The arrival
On 24 January 1788, French navigator Jean-François de Galaup, comte de La Pérouse arrived at Gamay / Botany Bay on the eastern coast of New Holland, which James Cook had visited and charted eighteen years earlier. This port of call was not in La Pérouse’s original itinerary: four months earlier, instructions from the King had reached him in Petropavlovsk on the Kamchatka Peninsula in Russia’s far east, asking him to stop at Botany Bay to ‘look over the new English settlement which should have been formed by the time [they] go to the eastern coast’.

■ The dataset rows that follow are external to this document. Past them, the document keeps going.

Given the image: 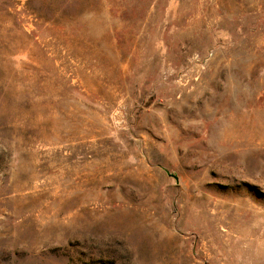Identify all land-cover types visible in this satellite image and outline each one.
Instances as JSON below:
<instances>
[{
  "label": "rangeland",
  "instance_id": "rangeland-1",
  "mask_svg": "<svg viewBox=\"0 0 264 264\" xmlns=\"http://www.w3.org/2000/svg\"><path fill=\"white\" fill-rule=\"evenodd\" d=\"M0 264H264V0H0Z\"/></svg>",
  "mask_w": 264,
  "mask_h": 264
},
{
  "label": "water",
  "instance_id": "water-1",
  "mask_svg": "<svg viewBox=\"0 0 264 264\" xmlns=\"http://www.w3.org/2000/svg\"><path fill=\"white\" fill-rule=\"evenodd\" d=\"M172 176H173V177H175L176 179H178V176H177V175H175V174H172Z\"/></svg>",
  "mask_w": 264,
  "mask_h": 264
}]
</instances>
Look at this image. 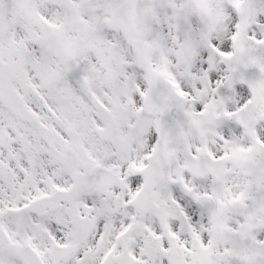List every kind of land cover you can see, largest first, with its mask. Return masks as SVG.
I'll return each instance as SVG.
<instances>
[{
	"label": "snow or ice",
	"instance_id": "snow-or-ice-1",
	"mask_svg": "<svg viewBox=\"0 0 264 264\" xmlns=\"http://www.w3.org/2000/svg\"><path fill=\"white\" fill-rule=\"evenodd\" d=\"M0 264H264V0H0Z\"/></svg>",
	"mask_w": 264,
	"mask_h": 264
}]
</instances>
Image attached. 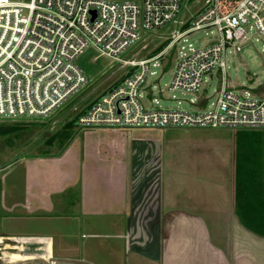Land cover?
Instances as JSON below:
<instances>
[{
	"label": "crops",
	"instance_id": "crops-1",
	"mask_svg": "<svg viewBox=\"0 0 264 264\" xmlns=\"http://www.w3.org/2000/svg\"><path fill=\"white\" fill-rule=\"evenodd\" d=\"M226 130L134 134L112 150L75 140L41 164L36 199L20 203L52 233L0 241L19 239L20 264L34 254L50 264H264V235L243 224L234 197L237 132L248 129Z\"/></svg>",
	"mask_w": 264,
	"mask_h": 264
},
{
	"label": "built area",
	"instance_id": "built-area-1",
	"mask_svg": "<svg viewBox=\"0 0 264 264\" xmlns=\"http://www.w3.org/2000/svg\"><path fill=\"white\" fill-rule=\"evenodd\" d=\"M198 6L180 21L165 49L141 60L134 70L98 96L79 115L78 125L119 128H264V83L258 91L229 84L227 55L241 51L248 27L264 34V0H186ZM185 0H0V119L40 118L80 91L88 77L77 63L89 47L121 60L142 31L177 22ZM190 8V7H189ZM191 9V8H190ZM212 38L201 47L181 45L166 90L198 94L218 71L222 86L213 96L191 99L196 109L153 105L147 76L165 50L188 42L198 30ZM208 33V31H207ZM152 65V66H151ZM166 65L164 66V68ZM163 93V89H160ZM176 94L173 93L172 97Z\"/></svg>",
	"mask_w": 264,
	"mask_h": 264
},
{
	"label": "rangeland",
	"instance_id": "rangeland-1",
	"mask_svg": "<svg viewBox=\"0 0 264 264\" xmlns=\"http://www.w3.org/2000/svg\"><path fill=\"white\" fill-rule=\"evenodd\" d=\"M194 5L193 1L187 2L185 0L182 10L177 16V22H171L160 29L142 31L141 39L121 54V60L103 55L97 49L89 47L77 59V63L83 68L89 79L88 83L48 116L19 120L0 119V233L16 235L52 233L36 217L28 218L21 213L20 203L29 199L31 201L36 199L37 183L41 182L39 179L43 176L42 172L38 170L41 164L51 163L53 158L58 160L65 158L69 145L75 140L83 141L85 147L88 146L92 149L93 145H98L91 142L93 139L102 141V144L106 146L111 143L107 148L112 150L113 143L121 139L120 137L127 138L134 134L157 135V137L165 139L168 136H179L178 133L184 130L227 132V128H119L102 125L81 127L76 121L70 139L65 144L61 141H56L54 144L47 143L48 138L62 129L67 121L74 118L92 100L113 87L134 69L128 63L129 60H141L148 57L159 46L169 42L171 31L181 26L180 21L185 22L194 16L198 8ZM247 29L249 38L241 44V51L227 55L226 76L229 84L238 90L250 88L257 92L259 84L264 83V34L259 33L255 28L250 29L248 27ZM209 31V29H202L191 33L188 36V42L182 41L177 48L168 47L163 57L157 60L159 65H151V71H155V73L148 74L146 84L149 87L143 88V91L149 92V99L156 98L159 100V103L153 101V105L194 110L197 107L191 103V99L198 95L200 97H214L216 91L221 88L223 73L218 71L206 79L204 87L198 94L166 90L173 78L176 61L181 54V45L187 46L191 42L194 47H201L214 36ZM166 46L167 44L164 45L163 49ZM161 88L163 93L160 92ZM173 93L176 94V98L172 97ZM15 123L21 124L23 129L18 134H15L16 132L5 133L6 129ZM163 129L169 132L163 133ZM228 129L232 136L236 133V129ZM262 131L264 137V128ZM86 139H90L91 143L88 144ZM19 242V239L8 241L1 239L0 257L3 258L4 264H20L18 260L20 256L11 255V253L20 250ZM27 244L29 246L28 251H35L34 241L29 240ZM15 245L17 248H7L9 246L15 247ZM29 258L31 260L27 264H50V261H46V259L43 262L41 260L43 257L37 254L29 256ZM21 264H26V262L23 261Z\"/></svg>",
	"mask_w": 264,
	"mask_h": 264
},
{
	"label": "trees",
	"instance_id": "trees-1",
	"mask_svg": "<svg viewBox=\"0 0 264 264\" xmlns=\"http://www.w3.org/2000/svg\"><path fill=\"white\" fill-rule=\"evenodd\" d=\"M165 44H168V42H165ZM165 44L159 46L150 56L160 52ZM90 104L91 102L87 107ZM87 107L67 121L62 129L52 134L47 143L54 144L56 141H61L65 144L70 139L72 129L79 115ZM9 127L5 133L16 132L15 134H18L23 129V126L18 123ZM262 132V129H248L237 132L234 195L236 209L243 220V224L260 235H264V137Z\"/></svg>",
	"mask_w": 264,
	"mask_h": 264
},
{
	"label": "water",
	"instance_id": "water-1",
	"mask_svg": "<svg viewBox=\"0 0 264 264\" xmlns=\"http://www.w3.org/2000/svg\"><path fill=\"white\" fill-rule=\"evenodd\" d=\"M263 15H264V12H263Z\"/></svg>",
	"mask_w": 264,
	"mask_h": 264
}]
</instances>
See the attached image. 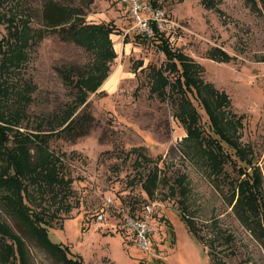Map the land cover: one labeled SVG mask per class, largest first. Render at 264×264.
Wrapping results in <instances>:
<instances>
[{
	"label": "rangeland",
	"instance_id": "rangeland-1",
	"mask_svg": "<svg viewBox=\"0 0 264 264\" xmlns=\"http://www.w3.org/2000/svg\"><path fill=\"white\" fill-rule=\"evenodd\" d=\"M25 1L41 15L50 0ZM54 1L80 8L90 24H114L118 33L112 35L117 58L109 77L88 98L87 110L93 117L88 134L76 139L57 135L48 143L49 150L62 157L66 178L73 179L70 193L55 200L30 191L33 202L27 203L37 212L44 209L50 240L66 246L69 257L79 258L80 264H264V235L258 239L241 224L233 209L236 202H230L232 183L244 176L233 164L217 175L190 160L183 149L187 132L175 118V105L170 98L161 101L150 95L149 67H164L166 59L155 44L140 37L143 31L134 14L135 3ZM136 1L148 9L139 12L143 20L150 21L159 13L160 29L172 47L201 64L204 81L228 95V110L244 116L237 142L250 151L264 190V1L213 0L212 8L201 0ZM37 21L33 26L43 28ZM6 32L5 25H0V39ZM214 49H223L229 58L212 59L209 55ZM30 52L27 67L10 77L15 83L19 79L17 89L24 80L36 86L15 130L48 133L51 126L45 121L40 129L39 123L64 109L72 97L58 68L88 64L92 56L55 34L46 35ZM14 99L10 105L16 104ZM192 101L207 130L210 123L204 107L196 97ZM81 110L76 114L82 115ZM29 146L35 157V147ZM154 170L158 177L149 196L143 183ZM108 198L113 199L109 208L105 206ZM120 207L140 217L148 215L151 252L138 248L119 214ZM100 213L103 221L97 220ZM0 218L25 241L28 264H61L1 207Z\"/></svg>",
	"mask_w": 264,
	"mask_h": 264
},
{
	"label": "trees",
	"instance_id": "trees-1",
	"mask_svg": "<svg viewBox=\"0 0 264 264\" xmlns=\"http://www.w3.org/2000/svg\"><path fill=\"white\" fill-rule=\"evenodd\" d=\"M201 1L205 7H214L213 0ZM43 9V14H35L25 0H0V25H5L7 31L0 39V207L61 264H80L79 258L69 257L66 246L53 243L48 237L49 222L45 219L44 209L37 212L27 202H33L32 189L55 200L62 193L59 200L70 193L73 179L66 178L62 157L50 151L48 143L57 135H70L76 139L88 134L93 123L92 114L87 110L88 98L109 77L111 63L117 58L112 35L118 31L111 23L90 24L80 8L54 0L47 2ZM36 19L43 28L33 26ZM150 28L151 37L145 33L140 37L155 44L166 59L164 67H149L151 97L156 96L161 101L170 98L175 105V118L187 132L183 149L190 160L200 162L210 174L217 175L224 172L226 165L233 164L244 176L232 183L234 192L230 202H236L233 209L241 224L261 239L264 235L261 172L248 156L250 151L237 142L244 116L238 117L228 110L231 107L228 95L204 81L201 64L182 50L174 49L157 21L151 20ZM51 34L83 48L92 58L85 65L68 63L58 68L60 78L71 93L70 101L50 119L39 123L40 129L45 121L51 126L48 133L23 134L15 128L25 116L26 105L32 102L31 93L36 86L32 80H24L21 88L17 89L19 79L15 83L10 77L20 74L27 67L31 59L30 51ZM127 38L128 35L124 39L126 43ZM209 56L222 61L229 58L223 49H214ZM12 97H15V105H10ZM195 97L209 117L207 130L203 128L199 110L192 101ZM80 109L82 115L76 114ZM29 145L35 147V157ZM138 155L143 156L142 153ZM146 176L143 189L153 196L157 172L150 171ZM177 181L181 186L183 181ZM181 190L184 193L185 189ZM183 220L193 232L186 215ZM0 264H28L25 241L1 218Z\"/></svg>",
	"mask_w": 264,
	"mask_h": 264
},
{
	"label": "built area",
	"instance_id": "built-area-1",
	"mask_svg": "<svg viewBox=\"0 0 264 264\" xmlns=\"http://www.w3.org/2000/svg\"><path fill=\"white\" fill-rule=\"evenodd\" d=\"M132 2L135 3V8H134V14L136 15L137 20L140 23V26L142 28L143 34H148L150 37L153 35L151 32V28H150V21L151 20H155L158 22L159 25V13H156L153 17L149 20H143L141 18V16L139 15L140 11H147V7L141 5L140 3H138V1L136 0H131ZM160 28V26H159ZM161 30V29H160ZM113 204V199L112 198H108L105 202V206L106 207H112ZM146 209V214H148V212H150L151 208L149 205H147L145 207ZM119 214L122 217V220L124 221V225L126 228H129L132 232V234H134L135 236V240L137 243L138 248H140L142 251L144 252H151L152 251V228L149 224V219H148V215L146 216H138L136 215L134 212H132L130 209H126L124 207H120L119 208ZM97 220L98 221H103L104 220V214L100 213L97 216Z\"/></svg>",
	"mask_w": 264,
	"mask_h": 264
}]
</instances>
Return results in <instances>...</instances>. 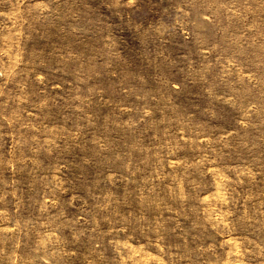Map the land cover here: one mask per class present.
Listing matches in <instances>:
<instances>
[{
  "label": "rangeland",
  "instance_id": "rangeland-1",
  "mask_svg": "<svg viewBox=\"0 0 264 264\" xmlns=\"http://www.w3.org/2000/svg\"><path fill=\"white\" fill-rule=\"evenodd\" d=\"M0 264H264V0H0Z\"/></svg>",
  "mask_w": 264,
  "mask_h": 264
}]
</instances>
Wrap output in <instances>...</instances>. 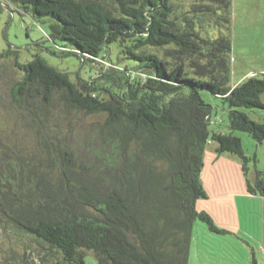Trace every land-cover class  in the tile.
Here are the masks:
<instances>
[{
  "label": "trees",
  "instance_id": "obj_1",
  "mask_svg": "<svg viewBox=\"0 0 264 264\" xmlns=\"http://www.w3.org/2000/svg\"><path fill=\"white\" fill-rule=\"evenodd\" d=\"M7 1L95 73L72 79L39 55L0 52L20 74L0 106V234L28 237L51 264H188L196 221L223 232L195 208L209 142L242 160L249 194L264 197V171L247 178L234 134L264 145V74L230 86L231 0ZM207 96L224 104L227 132L209 128ZM36 99L47 114L56 101L67 128L35 116Z\"/></svg>",
  "mask_w": 264,
  "mask_h": 264
},
{
  "label": "rangeland",
  "instance_id": "obj_2",
  "mask_svg": "<svg viewBox=\"0 0 264 264\" xmlns=\"http://www.w3.org/2000/svg\"><path fill=\"white\" fill-rule=\"evenodd\" d=\"M232 11V76L230 86L239 85L247 78L264 74V0H231ZM17 49L22 62L39 55L46 62L69 74L88 79L95 70L82 65L79 58L64 55L63 51L48 39L46 23L36 22L29 14L22 12L7 0H0V52ZM111 60L115 62L113 49ZM105 66V65H104ZM98 69V66L95 67ZM111 70L113 67L110 68ZM20 78L19 71L12 62L0 63V106L5 110L9 101V87ZM213 110L209 128L227 132L226 109L219 99L205 97ZM264 104V94L261 96ZM43 109L40 99L30 105L35 116L48 120L52 128L57 124L67 128L68 121L56 101ZM255 116V117H254ZM252 116L264 122V111ZM73 126L81 133L82 119L72 118ZM21 122H23L21 120ZM31 123L30 119L26 121ZM9 124L6 113L0 107V126ZM94 129V128H93ZM74 130V129H72ZM241 140L247 162L245 163L249 179H254L255 172L264 171V145L258 144L245 133L234 132ZM84 135V133H83ZM98 135L99 144H103L107 132L94 129L91 134ZM86 134V140L91 139ZM215 145L209 142L203 157L200 179L206 198L196 201V211L210 215L217 229L223 232H210L206 224L196 221L191 233L188 264H264L261 247L264 245V197L251 195L247 189L246 177L242 171V160L228 154L218 155ZM39 247L28 237L12 232L0 234V261L7 259L13 264H51L40 261ZM255 261V263L253 262ZM263 260V262H262ZM85 264H94L93 258L87 256Z\"/></svg>",
  "mask_w": 264,
  "mask_h": 264
},
{
  "label": "crops",
  "instance_id": "obj_3",
  "mask_svg": "<svg viewBox=\"0 0 264 264\" xmlns=\"http://www.w3.org/2000/svg\"><path fill=\"white\" fill-rule=\"evenodd\" d=\"M260 252L262 255V259L264 260V245H262ZM263 260H262V262H263Z\"/></svg>",
  "mask_w": 264,
  "mask_h": 264
}]
</instances>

It was the third year of La Pérouse’s circumnavigation – an undertaking sponsored by King Louis XVI to explore the Pacific regions of North and South America, Asia and Australasia. Before reaching Botany Bay, the French expedition had rounded Cape Horn, measured the megalithic statues on Rapa Nui / Easter Island, charted the northwest coast of America, anchored in Southeast Asia, crossed the water between Japan and Russia (Sōya Strait, also known as the La Pérouse Strait), and reached far eastern Russia in autumn. They were sailing back into the South Pacific.
In December 1787, the expedition reached Maouna in the Navigators Islands, now known as Tutuila in Samoa. On the eve of their planned departure, La Pérouse’s second-in-command, Paul Antoine Fleuriot de Langle, requested to replenish water supplies on the island due to concerns about scurvy. De Langle then led a watering party ashore, and among them was the ship’s chaplain, Père Receveur, who was himself suffering from the effects of scurvy. The party was received with stones and clubs near shore, which destroyed the ship’s longboats. In this violent encounter, de Langle and eleven crew members were killed. Receveur received a ‘violent contusion on the eye’ but managed to swim back to the barges and returned to the ship. This sorrowful event was recorded in La Pérouse’s journal and depicted in Plate 66 of the Atlas du voyage de La Pérouse.
For six weeks the French expedition camped at Botany Bay, where the First Fleet had recently arrived and was in the process of relocating to Port Jackson.
During this time, Receveur wrote to his brother, reassuring him that his wounds were ‘very trifling’ and ‘had healed within seven or eight days’. Over three years at sea, serving as chaplain as well as a naturalist and astronomer, he had never felt bored – so he wrote in the letter – but perhaps the capsize at Lituya Bay and the skirmish in Samoa reminded him of the dark side of maritime explorations. Now, he was looking forward to returning home, which he believed would not be long now.
The young priest died shortly afterwards. Whether from complications related to his injuries, the sequela of scurvy or other causes remains uncertain. He was buried on 17 February 1788 at the headland, more than 16,000 kilometres away from home.